At the left, a nestling of a Mottled Owl, Strix virgata, is covered with fluffy down feathers. Down feathers cover most newly hatched birds but on mature birds they're usually hidden beneath contour feathers, which have grown up through the original down. As the sketch at the right shows, down feathers are similar to semiplumes, except that, instead of the non-hooked-together barbs arising all along the shaft, they issue from one point atop the "foot" of the feather (known as the calamus).
Filoplume (FILL-oh-ploom) feathers, one sketched at the right, are like down feathers, except that they're mostly stiff shaft with only a few disorganized barbs clustered near the tip. Filoplumes often appear sparsely on the undersides of birds or on their wings, beneath their contour feathers. Probably they help keep the other feathers in place.
Bristle feathers, one sketched at the left, are the opposite to filoplumes in the sense that instead of bearing a modest plume of barbs at the shaft's top, the barbs are at the bottom. Bristle feathers most typically occur around the mouth and/or eyelids of certain bird types, such as flycatchers and nighthawks, who capture insects during mid-flight. Presumably the bristles' stiffness somewhat protects the head's most sensitive spots during high-speed captures, and enhances the ability to feel and manipulate what's been captured.

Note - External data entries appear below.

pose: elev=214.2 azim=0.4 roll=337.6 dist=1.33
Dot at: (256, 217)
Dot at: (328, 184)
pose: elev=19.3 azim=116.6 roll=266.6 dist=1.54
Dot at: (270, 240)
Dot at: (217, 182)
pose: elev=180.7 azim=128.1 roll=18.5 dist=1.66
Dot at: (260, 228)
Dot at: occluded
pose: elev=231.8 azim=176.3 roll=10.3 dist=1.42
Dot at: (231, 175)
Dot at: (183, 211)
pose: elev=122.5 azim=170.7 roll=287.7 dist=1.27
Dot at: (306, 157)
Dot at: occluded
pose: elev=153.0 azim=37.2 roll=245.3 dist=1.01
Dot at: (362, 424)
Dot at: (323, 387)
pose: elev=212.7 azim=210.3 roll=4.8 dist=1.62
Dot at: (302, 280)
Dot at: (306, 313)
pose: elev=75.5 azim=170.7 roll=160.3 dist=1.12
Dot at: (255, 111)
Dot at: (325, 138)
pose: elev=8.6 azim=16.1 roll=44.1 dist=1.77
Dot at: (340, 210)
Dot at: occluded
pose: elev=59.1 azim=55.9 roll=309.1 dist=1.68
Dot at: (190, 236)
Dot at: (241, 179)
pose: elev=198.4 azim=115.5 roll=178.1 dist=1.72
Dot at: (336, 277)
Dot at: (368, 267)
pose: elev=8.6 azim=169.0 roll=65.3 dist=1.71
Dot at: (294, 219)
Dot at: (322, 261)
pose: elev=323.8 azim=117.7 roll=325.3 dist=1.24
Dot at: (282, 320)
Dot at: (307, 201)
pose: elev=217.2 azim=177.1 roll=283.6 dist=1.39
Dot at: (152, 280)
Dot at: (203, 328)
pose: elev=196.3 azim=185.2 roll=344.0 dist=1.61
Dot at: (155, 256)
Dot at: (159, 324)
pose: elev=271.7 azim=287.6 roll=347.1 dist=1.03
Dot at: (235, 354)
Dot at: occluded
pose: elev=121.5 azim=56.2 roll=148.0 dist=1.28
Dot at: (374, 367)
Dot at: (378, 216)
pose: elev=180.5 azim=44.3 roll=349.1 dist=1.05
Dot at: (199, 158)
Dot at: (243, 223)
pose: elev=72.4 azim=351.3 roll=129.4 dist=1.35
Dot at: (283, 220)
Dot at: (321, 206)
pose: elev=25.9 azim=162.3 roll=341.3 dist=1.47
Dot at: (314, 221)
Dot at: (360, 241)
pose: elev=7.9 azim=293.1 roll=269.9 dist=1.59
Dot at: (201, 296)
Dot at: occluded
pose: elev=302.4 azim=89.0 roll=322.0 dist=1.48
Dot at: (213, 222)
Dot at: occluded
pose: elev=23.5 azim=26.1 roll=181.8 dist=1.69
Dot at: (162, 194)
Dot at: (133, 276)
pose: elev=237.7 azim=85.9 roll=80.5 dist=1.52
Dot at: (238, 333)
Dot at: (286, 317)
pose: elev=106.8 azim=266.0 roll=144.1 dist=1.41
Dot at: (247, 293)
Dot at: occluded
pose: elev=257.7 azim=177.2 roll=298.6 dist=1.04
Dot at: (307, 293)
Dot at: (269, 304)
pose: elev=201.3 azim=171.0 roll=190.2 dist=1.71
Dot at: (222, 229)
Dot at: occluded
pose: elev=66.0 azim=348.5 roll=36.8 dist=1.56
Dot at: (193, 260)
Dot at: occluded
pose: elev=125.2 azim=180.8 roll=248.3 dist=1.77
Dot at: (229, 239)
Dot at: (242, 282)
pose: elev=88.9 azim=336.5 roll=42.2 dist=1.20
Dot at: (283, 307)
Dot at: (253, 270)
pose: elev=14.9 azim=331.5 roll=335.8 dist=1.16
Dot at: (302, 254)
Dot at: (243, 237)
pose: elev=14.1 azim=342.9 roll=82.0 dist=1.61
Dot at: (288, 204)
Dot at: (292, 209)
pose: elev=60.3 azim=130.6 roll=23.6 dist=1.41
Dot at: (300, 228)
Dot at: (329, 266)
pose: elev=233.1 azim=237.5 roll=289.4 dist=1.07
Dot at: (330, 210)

Like clothing on a human, feathers help birds control their body temperatures. Fluffed-out feathers trap air, and hardly anything insulates against cold weather better than trapped air. If you want a super-lightweight sleeping bag for extremely cold temperatures, it's hard to beat a bag filled with goose down. In the picture, this Common Ground Dove, Columbina passerina, has fluffed up the feathers so loosely that instead of holding warm air in place, they're letting in fresh, warm morning air during a wintertime sun-basking moment.
Feathers also supply a little armor. Duck hunters know that sometimes their buckshot hitting at an angle glance off a duck's feathers.
The US Fish & Wildlife Service Forensics Laboratory offers an interesting, freely accessible Identify Feather Tool you might enjoy trying.
A feather begins as a feather follicle, which is a tiny pimple-like, tubular structure embedded in the skin. The feather emerges through this follicle's outer opening. The lower part of the emerged feather's shaft, or rachis, where no barbs are formed, called the calamus, is rooted in the follicle. The picture at the right shows the wingtip of a nestling, where barbs of the wing's contour feathers are just beginning to emerge from the calamus. In the picture, most of the future feather's stiff shaft and vane still are wrapped into a tight bundle inside the calamus, but the bundle is issuing through the calamus's open top, and soon will expand into a fully developed contour feather.
How many feathers does a bird have? It depends on which bird species, their age, and maybe sometimes the season. Most songbirds possess 1,500 to 3,000 feathers, of which 30 to 40 percent are located on the head and neck. Birds of prey, such as hawks and eagles, usually have 5000-8000 feathers. A swan, however, may have as many as 25,000.
The concentration of feathers around the head and neck reflects the need to protect the brain against temperature extremes. Most naturalists can tell stories about snakes and lizards caught outside during cold snaps, who were so dazed they didn't try to escape. As a general rule, the colder the climate a bird species lives in, the greater its number of feathers. Each Tundra Swan so prettily flying by below bears about 25,000 feathers, of which some 80 percent are on the head and neck!